▶ What you are asked to do
State how many lines of the data contain the string "Heavy", treating uppercase and lowercase letters as different. Reply with the number alone.

▶ Given data

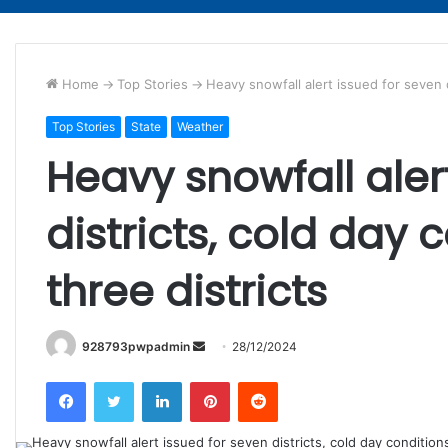
Home
->
Top Stories
->
Heavy snowfall alert issued for seven di
Top Stories
State
Weather
Heavy snowfall aler
districts, cold day c
three districts
Send
928793pwpadmin
28/12/2024
an
Facebook
Twitter
LinkedIn
Pinterest
Reddit
email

▶ Answer space
2